15. Median


#1



https://www.codecademy.com/courses/python-intermediate-en-rCQKw/2/5?curriculum_id=4f89dab3d788890003000096#

"Oops, try again. median([4,5,5,4]) resulted in an error: list index out of range."

This is the first exercise in the practice section that I've been able to get so far in w/o consulting the Q&A, which is fun. But now I'm really stuck. I used print to test throughout, and I know it's getting as far as the the if/elif/else statements, but then I get hung up on why it fails on getting the average.


# define numlist
    
def median(numlist):
     
    # sort the sequence numerically, using sorted()
    sortedlist = sorted(numlist)
    
    # count the number of values 
    num = len(sortedlist)

    if num == 1:
        average = 1.0
        return average
        
    # check if num is even...
    elif num % 2 == 0:
        # locate the middle two values
        middle_a = num / 2
        # for a list [0,1,1,2,3,4] has num 6, so 6/3 = 2, so middle_a would be 2.
        
        middleindex_a = sortedlist[middle_a]

        middle_b = middleindex_a + 1
        middleindex_b = sortedlist[middle_b]
    
        average = ((middleindex_a + middleindex_b) / 2.0)
        return average
    
    # if num is odd...
    else:
        # locate the middle value
        middle = num / 2
        middleindex = sortedlist[middle]
        average = (middleindex / 2.0)
        return average
    return average
print median(numlist)


#2

A median is not an average. num is the length, not the value. A median is a value in the middle of the data. We don't have to check for a unit length since it will be sussed out in the odd length condition.


#3

Traceback (most recent call last):
  File "median.py", line 37, in <module>
    print median([4, 5, 5, 4])
  File "median.py", line 22, in median
    middleindex_b = sortedlist[middle_b]
IndexError: list index out of range

This message is the next thing to consider.
It tells you the line where the exception occurs, together with the code on that line and the message of the exception you can conclude that middle_b isn't a valid index for sortedlist - next you'd then consider the length of sortedlist and the value of middle_b (by printing) - figure out which one is the offender, and how it obtained that value


#5

here is the way you can check if len is not even:...

if len(nlist)%2!=0:
    med=nlist[int((len(nlist)-1)/2)]
    print ('Median: ', med)
    return(med)

and here is the workaround if len is even

else:
    #median is in between of L index and H index: exp list [1,2,3,4] ,  med=2.5 
    #L - is low median
    #H - is high media
    L=int((len(nlist)/2)-1)
    print ('L index - ', L)
    print ('L item - ', nlist[L])
    H=int((len(nlist)/2))
    print ('H index- ', H)
    print ('H item - ', nlist[H])

    med=(float(int(nlist[L])+int(nlist[H])))/2
    print ('Median: ', med)
    return (med)

#6

I got it!! Not a ton of changes needed:
I did change all references from average to median -- that was a dumb mistake on my part
I'm not quite sure what was happening in the even leg, but I added a bunch of print statements and defined numlist to test with different values.
The odd leg was the biggest problem, though: median is not the middle value / 2.0 , it's just the middle value!

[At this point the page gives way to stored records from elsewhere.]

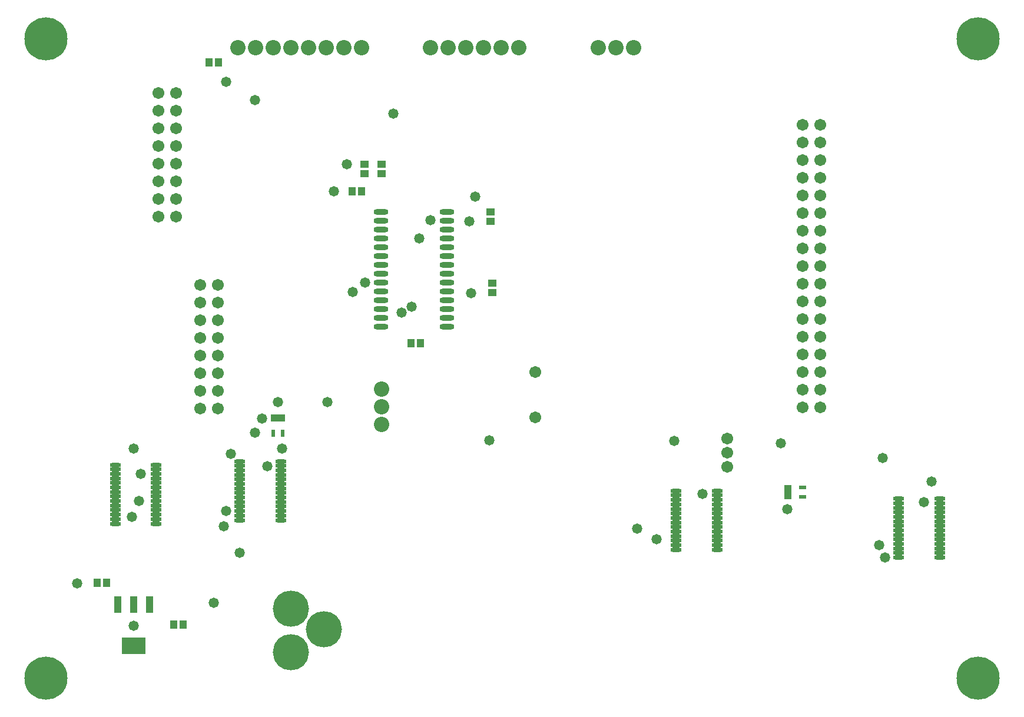
<source format=gts>
%FSLAX25Y25*%
%MOIN*%
G70*
G01*
G75*
G04 Layer_Color=8388736*
%ADD10O,0.05512X0.01772*%
%ADD11R,0.01575X0.03150*%
%ADD12R,0.03937X0.03543*%
%ADD13R,0.03543X0.03937*%
%ADD14R,0.03150X0.01575*%
%ADD15O,0.07480X0.02362*%
%ADD16R,0.03543X0.08858*%
%ADD17R,0.12795X0.08858*%
%ADD18C,0.01000*%
%ADD19C,0.01575*%
%ADD20C,0.01181*%
%ADD21C,0.03150*%
%ADD22C,0.01969*%
%ADD23C,0.05906*%
%ADD24C,0.19685*%
%ADD25C,0.07874*%
%ADD26C,0.05000*%
%ADD27C,0.23622*%
%ADD28C,0.02362*%
%ADD29C,0.00984*%
%ADD30C,0.00787*%
%ADD31O,0.06312X0.02572*%
%ADD32R,0.02598X0.04173*%
%ADD33R,0.02375X0.03950*%
%ADD34R,0.04737X0.04343*%
%ADD35R,0.04343X0.04737*%
%ADD36R,0.04173X0.02598*%
%ADD37R,0.03950X0.02375*%
%ADD38O,0.08280X0.03162*%
%ADD39R,0.04343X0.09658*%
%ADD40R,0.13595X0.09658*%
%ADD41C,0.06706*%
%ADD42C,0.20485*%
%ADD43C,0.08674*%
%ADD44C,0.05800*%
%ADD45C,0.24422*%
D31*
X401114Y88666D02*
D03*
Y91225D02*
D03*
Y93784D02*
D03*
Y96343D02*
D03*
Y98902D02*
D03*
Y101461D02*
D03*
Y104021D02*
D03*
Y106579D02*
D03*
Y109139D02*
D03*
Y111698D02*
D03*
Y114257D02*
D03*
Y116816D02*
D03*
Y119375D02*
D03*
Y121934D02*
D03*
X377886Y88666D02*
D03*
Y91225D02*
D03*
Y93784D02*
D03*
Y96343D02*
D03*
Y98902D02*
D03*
Y101461D02*
D03*
Y104021D02*
D03*
Y106579D02*
D03*
Y109139D02*
D03*
Y111698D02*
D03*
Y114257D02*
D03*
Y116816D02*
D03*
Y119375D02*
D03*
Y121934D02*
D03*
X527014Y84166D02*
D03*
Y86725D02*
D03*
Y89284D02*
D03*
Y91843D02*
D03*
Y94402D02*
D03*
Y96961D02*
D03*
Y99520D02*
D03*
Y102079D02*
D03*
Y104639D02*
D03*
Y107198D02*
D03*
Y109757D02*
D03*
Y112316D02*
D03*
Y114875D02*
D03*
Y117434D02*
D03*
X503786Y84166D02*
D03*
Y86725D02*
D03*
Y89284D02*
D03*
Y91843D02*
D03*
Y94402D02*
D03*
Y96961D02*
D03*
Y99520D02*
D03*
Y102079D02*
D03*
Y104639D02*
D03*
Y107198D02*
D03*
Y109757D02*
D03*
Y112316D02*
D03*
Y114875D02*
D03*
Y117434D02*
D03*
X83514Y103366D02*
D03*
Y105925D02*
D03*
Y108484D02*
D03*
Y111043D02*
D03*
Y113602D02*
D03*
Y116161D02*
D03*
Y118720D02*
D03*
Y121280D02*
D03*
Y123839D02*
D03*
Y126398D02*
D03*
Y128957D02*
D03*
Y131516D02*
D03*
Y134075D02*
D03*
Y136634D02*
D03*
X60286Y103366D02*
D03*
Y105925D02*
D03*
Y108484D02*
D03*
Y111043D02*
D03*
Y113602D02*
D03*
Y116161D02*
D03*
Y118720D02*
D03*
Y121280D02*
D03*
Y123839D02*
D03*
Y126398D02*
D03*
Y128957D02*
D03*
Y131516D02*
D03*
Y134075D02*
D03*
Y136634D02*
D03*
X154014Y105366D02*
D03*
Y107925D02*
D03*
Y110484D02*
D03*
Y113043D02*
D03*
Y115602D02*
D03*
Y118161D02*
D03*
Y120721D02*
D03*
Y123280D02*
D03*
Y125839D02*
D03*
Y128398D02*
D03*
Y130957D02*
D03*
Y133516D02*
D03*
Y136075D02*
D03*
Y138634D02*
D03*
X130786Y105366D02*
D03*
Y107925D02*
D03*
Y110484D02*
D03*
Y113043D02*
D03*
Y115602D02*
D03*
Y118161D02*
D03*
Y120721D02*
D03*
Y123280D02*
D03*
Y125839D02*
D03*
Y128398D02*
D03*
Y130957D02*
D03*
Y133516D02*
D03*
Y136075D02*
D03*
Y138634D02*
D03*
D32*
X154921Y163091D02*
D03*
X152362D02*
D03*
X149803D02*
D03*
D33*
Y154626D02*
D03*
X154921D02*
D03*
D34*
X211200Y301543D02*
D03*
Y306857D02*
D03*
X273700Y239657D02*
D03*
Y234343D02*
D03*
X201500Y306757D02*
D03*
Y301443D02*
D03*
X272700Y274543D02*
D03*
Y279857D02*
D03*
D35*
X233057Y205700D02*
D03*
X227743D02*
D03*
X113443Y364700D02*
D03*
X118757D02*
D03*
X199657Y291500D02*
D03*
X194343D02*
D03*
X55413Y69882D02*
D03*
X50098D02*
D03*
X93405Y46260D02*
D03*
X98721D02*
D03*
D36*
X440945Y123721D02*
D03*
Y121161D02*
D03*
Y118602D02*
D03*
D37*
X449409D02*
D03*
Y123721D02*
D03*
D38*
X248201Y214900D02*
D03*
Y219900D02*
D03*
Y224900D02*
D03*
Y229900D02*
D03*
Y234900D02*
D03*
Y239900D02*
D03*
Y244900D02*
D03*
Y249900D02*
D03*
Y254900D02*
D03*
Y259900D02*
D03*
Y264900D02*
D03*
Y269900D02*
D03*
Y274900D02*
D03*
Y279900D02*
D03*
X210799Y214900D02*
D03*
Y219900D02*
D03*
Y224900D02*
D03*
Y229900D02*
D03*
Y234900D02*
D03*
Y239900D02*
D03*
Y244900D02*
D03*
Y249900D02*
D03*
Y254900D02*
D03*
Y259900D02*
D03*
Y264900D02*
D03*
Y269900D02*
D03*
Y274900D02*
D03*
Y279900D02*
D03*
D39*
X79755Y57513D02*
D03*
X70700D02*
D03*
X61645D02*
D03*
D40*
X70700Y34087D02*
D03*
D41*
X406791Y135630D02*
D03*
Y143630D02*
D03*
Y151630D02*
D03*
X298130Y163583D02*
D03*
Y189173D02*
D03*
X84862Y277067D02*
D03*
Y287067D02*
D03*
Y297067D02*
D03*
Y307067D02*
D03*
Y317067D02*
D03*
Y327067D02*
D03*
Y337067D02*
D03*
Y347067D02*
D03*
X94862Y277067D02*
D03*
Y287067D02*
D03*
Y297067D02*
D03*
Y307067D02*
D03*
Y317067D02*
D03*
Y327067D02*
D03*
Y337067D02*
D03*
Y347067D02*
D03*
X108386Y168602D02*
D03*
Y178602D02*
D03*
Y188602D02*
D03*
Y198602D02*
D03*
Y208602D02*
D03*
Y218602D02*
D03*
Y228602D02*
D03*
Y238602D02*
D03*
X118386Y168602D02*
D03*
Y178602D02*
D03*
Y188602D02*
D03*
Y198602D02*
D03*
Y208602D02*
D03*
Y218602D02*
D03*
Y228602D02*
D03*
Y238602D02*
D03*
X459287Y229142D02*
D03*
Y249142D02*
D03*
Y269142D02*
D03*
Y189142D02*
D03*
Y319142D02*
D03*
X449287Y329142D02*
D03*
X459287Y179142D02*
D03*
Y289142D02*
D03*
X449287Y269142D02*
D03*
Y279142D02*
D03*
Y309142D02*
D03*
Y229142D02*
D03*
Y219142D02*
D03*
Y169142D02*
D03*
X459287D02*
D03*
Y299142D02*
D03*
X449287Y199142D02*
D03*
Y319142D02*
D03*
X459287Y329142D02*
D03*
Y199142D02*
D03*
X449287Y239142D02*
D03*
Y179142D02*
D03*
X459287Y309142D02*
D03*
Y239142D02*
D03*
X449287Y209142D02*
D03*
X459287Y279142D02*
D03*
Y259142D02*
D03*
X449287D02*
D03*
Y189142D02*
D03*
Y299142D02*
D03*
Y249142D02*
D03*
X459287Y209142D02*
D03*
Y219142D02*
D03*
X449287Y289142D02*
D03*
D42*
X178498Y43383D02*
D03*
X159600Y30588D02*
D03*
Y55194D02*
D03*
D43*
X238606Y373000D02*
D03*
X248606D02*
D03*
X258606D02*
D03*
X268606D02*
D03*
X278606D02*
D03*
X288606D02*
D03*
X129806Y373000D02*
D03*
X139806D02*
D03*
X149806D02*
D03*
X159806D02*
D03*
X169806D02*
D03*
X179806D02*
D03*
X189806D02*
D03*
X199806D02*
D03*
X353800Y373000D02*
D03*
X343800D02*
D03*
X333800D02*
D03*
X211024Y159528D02*
D03*
Y169528D02*
D03*
Y179528D02*
D03*
D44*
X522441Y127067D02*
D03*
X437106Y148721D02*
D03*
X376870Y150197D02*
D03*
X272047Y150394D02*
D03*
X139567Y154823D02*
D03*
X73819Y116142D02*
D03*
X69685Y107087D02*
D03*
X440650Y111417D02*
D03*
X154823Y145866D02*
D03*
X152362Y172146D02*
D03*
X143504Y162795D02*
D03*
X180315Y172244D02*
D03*
X146400Y136000D02*
D03*
X194685Y234547D02*
D03*
X201673Y239764D02*
D03*
X139469Y343307D02*
D03*
X116000Y58700D02*
D03*
X492700Y91300D02*
D03*
X217900Y335700D02*
D03*
X495966Y84166D02*
D03*
X355800Y100500D02*
D03*
X366600Y94600D02*
D03*
X494600Y140400D02*
D03*
X518200Y115600D02*
D03*
X74600Y131600D02*
D03*
X264000Y288400D02*
D03*
X184200Y291500D02*
D03*
X122958Y353643D02*
D03*
X125600Y142800D02*
D03*
X260900Y274500D02*
D03*
X261593Y233807D02*
D03*
X392600Y120200D02*
D03*
X130900Y87000D02*
D03*
X121900Y102000D02*
D03*
X123000Y110484D02*
D03*
X70600Y145900D02*
D03*
X191400Y307000D02*
D03*
X70669Y45472D02*
D03*
X38681Y69685D02*
D03*
X232283Y264862D02*
D03*
X227953Y226181D02*
D03*
X222235Y222835D02*
D03*
X238681Y275197D02*
D03*
D45*
X548640Y15748D02*
D03*
Y377953D02*
D03*
X21081Y15748D02*
D03*
Y377953D02*
D03*
M02*

</source>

Final code below, with extra prints and comments removed.

    
def median(numlist):
     
    sortedlist = sorted(numlist)
    num = len(sortedlist)    
    
    if num % 2 == 0:
        # locate the index of the middle two values
        middle_a = num / 2
        middleindex_a = sortedlist[middle_a]
        
        middle_b = middle_a - 1
        middleindex_b = sortedlist[middle_b]
       
        median = ((middleindex_a + middleindex_b) / 2.0)
        return median
    
    # if num is odd...
    else:
        # locate the middle value
        middle = num / 2
        median = sortedlist[middle]
        return median

    return median

print median(numlist)

#7

Now you're going to hate me when you see how simple this problem is...


def median(x):
    s = sorted(x)
    n = len(s)
    m = int(n / 2)
    if n % 2: return s[m]
    return float(s[m - 1] + s[m]) / 2

This is not to show off, but to stress the importance of refactoring. Simplify, reduce, simplify, reduce. It takes practice, and some determination to drill down to the lowest common denominator, so to speak.


#8

OMG

OMG!!
The code above is brief and accurate.
can't believe I spent so many lines and minutes on same task........nice to know.
kindly explain this line and how it works
if n % 2: return s[m


#9

When n is odd, and because we use if, n % 2 will be 1 which casts to True. The action is to return the value of the middle element.

The expression relies on the interpreter to cast a boolean from a number. A non-zero number is truthy, and zero (0) is falsy. Any value that is truthy will cast to True.


#10

no hate here! Totally appreciate the feedback, thanks!

Is the n % 2 expression the same as if n % 2 == 0 ?

eta: nevermind, just got what your explanation above was saying.


#11

This topic was automatically closed 7 days after the last reply. New replies are no longer allowed.